Educate yourself on phishing scams
There are so many scams out there. Are you keeping up? Phishing is the fraudulent attempt to obtain sensitive information such as usernames, passwords and credit card details by disguising oneself as a trustworthy entity in an electronic communication. The scams run the gamut and can be very obvious or very sophisticated. If you’re not aware of how they work, you should familiarize yourself with the IRS Don’t Take the Bait 10 part series. If you want the cliff notes, we’ve got a great recap on our blog.
Recognize the signs of client data theft
Data theft can happen right under your nose. Even if you’ve done everything to secure your data, your client(s) may be victim of a scam. Common clues to help you recognize when something is wrong include:
- Clients receive IRS letters about suspicious tax returns in their name
- More returns filed with your Electronic Filing Identification Number than you submitted
- Clients receive tax transcripts they did not request
IRS Publication 5923 has more on the warning signs.
Create a data theft recovery plan
If a data breach occurs, it is critical that you act as quickly as possible.

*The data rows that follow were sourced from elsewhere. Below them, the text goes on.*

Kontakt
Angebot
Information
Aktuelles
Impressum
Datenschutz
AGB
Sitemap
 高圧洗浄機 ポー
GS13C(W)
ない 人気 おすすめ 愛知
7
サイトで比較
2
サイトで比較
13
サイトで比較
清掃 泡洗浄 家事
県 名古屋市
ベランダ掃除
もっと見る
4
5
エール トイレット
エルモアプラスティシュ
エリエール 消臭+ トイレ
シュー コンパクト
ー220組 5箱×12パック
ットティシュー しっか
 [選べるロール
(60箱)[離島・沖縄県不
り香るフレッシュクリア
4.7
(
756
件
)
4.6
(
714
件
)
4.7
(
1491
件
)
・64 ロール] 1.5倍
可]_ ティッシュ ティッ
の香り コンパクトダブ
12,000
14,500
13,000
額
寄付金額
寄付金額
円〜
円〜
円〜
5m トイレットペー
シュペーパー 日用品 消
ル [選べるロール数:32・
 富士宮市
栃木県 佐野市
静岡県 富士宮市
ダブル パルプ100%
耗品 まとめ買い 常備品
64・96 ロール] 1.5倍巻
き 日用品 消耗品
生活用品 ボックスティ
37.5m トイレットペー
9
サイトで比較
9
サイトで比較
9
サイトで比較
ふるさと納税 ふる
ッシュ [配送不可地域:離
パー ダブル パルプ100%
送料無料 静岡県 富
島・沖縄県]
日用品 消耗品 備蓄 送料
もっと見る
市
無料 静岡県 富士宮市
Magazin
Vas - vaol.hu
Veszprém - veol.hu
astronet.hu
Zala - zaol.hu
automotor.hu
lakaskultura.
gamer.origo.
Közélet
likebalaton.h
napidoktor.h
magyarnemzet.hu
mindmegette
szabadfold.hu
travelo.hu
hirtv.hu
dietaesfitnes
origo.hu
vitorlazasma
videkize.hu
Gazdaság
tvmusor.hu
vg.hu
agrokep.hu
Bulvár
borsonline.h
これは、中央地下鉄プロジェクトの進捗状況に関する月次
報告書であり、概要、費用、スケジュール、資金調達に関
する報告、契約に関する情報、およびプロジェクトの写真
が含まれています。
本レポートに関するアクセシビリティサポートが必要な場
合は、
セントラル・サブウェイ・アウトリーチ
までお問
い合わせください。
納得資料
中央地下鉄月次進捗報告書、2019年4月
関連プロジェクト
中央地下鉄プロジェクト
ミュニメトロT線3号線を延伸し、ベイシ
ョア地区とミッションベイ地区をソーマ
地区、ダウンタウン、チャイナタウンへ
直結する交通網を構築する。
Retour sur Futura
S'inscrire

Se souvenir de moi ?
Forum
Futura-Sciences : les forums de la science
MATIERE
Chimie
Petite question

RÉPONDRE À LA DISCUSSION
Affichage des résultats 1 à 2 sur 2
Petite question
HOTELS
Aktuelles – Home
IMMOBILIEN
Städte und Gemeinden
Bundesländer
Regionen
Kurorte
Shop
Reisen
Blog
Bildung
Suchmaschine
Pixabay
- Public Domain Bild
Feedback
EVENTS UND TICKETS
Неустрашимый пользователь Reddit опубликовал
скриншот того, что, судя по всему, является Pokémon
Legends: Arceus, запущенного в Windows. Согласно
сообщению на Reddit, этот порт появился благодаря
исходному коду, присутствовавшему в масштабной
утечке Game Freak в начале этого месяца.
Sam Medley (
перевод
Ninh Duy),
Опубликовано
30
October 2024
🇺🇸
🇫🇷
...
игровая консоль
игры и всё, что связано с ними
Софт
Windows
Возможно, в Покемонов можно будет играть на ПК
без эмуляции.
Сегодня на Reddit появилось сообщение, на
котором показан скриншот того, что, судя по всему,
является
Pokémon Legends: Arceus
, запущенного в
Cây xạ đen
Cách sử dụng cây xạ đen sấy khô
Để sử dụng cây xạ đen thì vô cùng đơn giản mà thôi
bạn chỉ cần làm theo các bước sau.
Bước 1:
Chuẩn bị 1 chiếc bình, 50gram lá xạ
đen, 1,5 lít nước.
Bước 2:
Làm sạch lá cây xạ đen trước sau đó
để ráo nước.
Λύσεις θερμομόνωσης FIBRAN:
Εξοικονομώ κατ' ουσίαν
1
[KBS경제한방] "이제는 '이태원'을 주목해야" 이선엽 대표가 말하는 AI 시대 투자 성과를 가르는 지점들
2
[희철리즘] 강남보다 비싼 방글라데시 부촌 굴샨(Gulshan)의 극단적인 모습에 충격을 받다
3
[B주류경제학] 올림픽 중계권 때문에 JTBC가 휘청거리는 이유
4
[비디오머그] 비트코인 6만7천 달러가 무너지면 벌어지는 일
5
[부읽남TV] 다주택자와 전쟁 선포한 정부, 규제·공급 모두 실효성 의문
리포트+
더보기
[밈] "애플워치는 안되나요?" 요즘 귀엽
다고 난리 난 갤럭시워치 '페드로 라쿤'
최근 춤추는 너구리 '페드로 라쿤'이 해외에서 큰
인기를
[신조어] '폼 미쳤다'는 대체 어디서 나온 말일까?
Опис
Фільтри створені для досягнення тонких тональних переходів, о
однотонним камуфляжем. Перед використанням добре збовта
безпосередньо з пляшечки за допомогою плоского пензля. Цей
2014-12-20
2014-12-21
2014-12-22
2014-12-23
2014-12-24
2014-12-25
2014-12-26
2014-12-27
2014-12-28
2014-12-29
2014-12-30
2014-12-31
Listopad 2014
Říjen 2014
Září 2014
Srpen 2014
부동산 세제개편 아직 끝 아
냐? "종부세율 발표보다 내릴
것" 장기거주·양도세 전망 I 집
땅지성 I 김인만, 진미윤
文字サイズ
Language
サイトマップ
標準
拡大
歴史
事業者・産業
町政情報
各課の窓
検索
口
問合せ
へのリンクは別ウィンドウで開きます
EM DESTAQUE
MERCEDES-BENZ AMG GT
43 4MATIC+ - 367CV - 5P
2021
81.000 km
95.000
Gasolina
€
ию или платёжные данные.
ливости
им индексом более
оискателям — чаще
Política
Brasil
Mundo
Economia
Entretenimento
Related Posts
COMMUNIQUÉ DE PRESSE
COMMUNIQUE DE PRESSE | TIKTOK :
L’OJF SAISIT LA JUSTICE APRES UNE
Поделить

These three steps are the first, and most important steps to take:
- Contact local IRS stakeholder liaison immediately
- Assist IRS in protecting clients
- Contract with cybersecurity expert to stop thefts
For more on what to do in the event of data theft, refer to the IRS Data Theft Information.
As tax professionals, it is our responsibility to do our due diligence in protecting tax payer information. Following these best practices will get you on the right foot but beyond these, it’s crucial that you stay vigilant and keep up with the latest scams and cybersecurity trends.